Etkinliğe katılan Sanatçı Vivian Saragosi, etkinliğe dair şunları söyledi:
“Burada çok güzel bir etkinliğin içerisindeyiz. Buluşmamızın sebebi Cinsel Şiddetle Mücadele Derneği. Bu isim bana ilk başta biraz itici geldi çünkü cinsel şiddet dendiği zaman ilk aklıma gelen bir mağdur ve buna sebep olan fail oluyor.

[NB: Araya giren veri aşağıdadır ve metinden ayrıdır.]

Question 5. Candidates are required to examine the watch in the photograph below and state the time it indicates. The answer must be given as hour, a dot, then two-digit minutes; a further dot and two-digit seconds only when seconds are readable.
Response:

Yani kurbanlık hissi, bir çaresizlik hissi uyandırıyor bende.
Fakat sonra etkinliği düzenleyen arkadaşım Esra’yla bu düşüncemi paylaştığımda onun da aslında benzer bir yerden, mağduru ve faili kendi içimizde bulup oraya ışık tutup bu farkındalıkla varlığımızda köklü bir dönüşüme vesile olması üzerine bir yaklaşım benimsediğini söylemesiyle burada bulunmaya karar verdim. İyi ki de yapmışım.”


SANAT TERAPİSİ VE KOLAJ ÇALIŞMASI YAPILDI
Etkinliğin çok keyifli geçtiğini ve özel bir çalışma yaparak herkesin kendi içinde konuya olan bakış açısını paylaştığını belirten Saragosi, şunları kaydetti:
“Yargısız bir alanda herkes kendi içindeki bu konuya dair yaklaşımını paylaşabildi. Bir şekilde hepimiz, varoluş sürecimizde kendi gerçeğimizle, sınırlarımızla ve olduğumuz hâlle yaşamayı öğreniyoruz. Öyle doğmuyoruz yani. Bir sürü şartlanmalarla aileden gelen doğrular, yanlışlar, ahlak kuralları, sevilmek için yaptıklarımız, onay görmek için yaptıklarımız.
Dolayısıyla bu konular bizi hep kendi gerçeğimizden, özümüzden bunun perdelenmesine sebep oluyor. Sonrasında da bundan acı çekerek öğreniyoruz ve bir şekilde pişiyoruz diye düşünüyorum. Benim de yolculuğum tamamıyla böyleydi.”
Düşüncelerin konuşulmasının ardından kolaj çalışması yapıldığına değinen Saragosi, “Her birimiz çok özel kolajlar yaptık ve herkes dinlerken onlara dair bir bağ kurdu. Bir kolajla onun dünyasına açılmak, onun üzerinden paylaşımlarını dinlemek, bir parçası olmak da çok özeldi” dedi.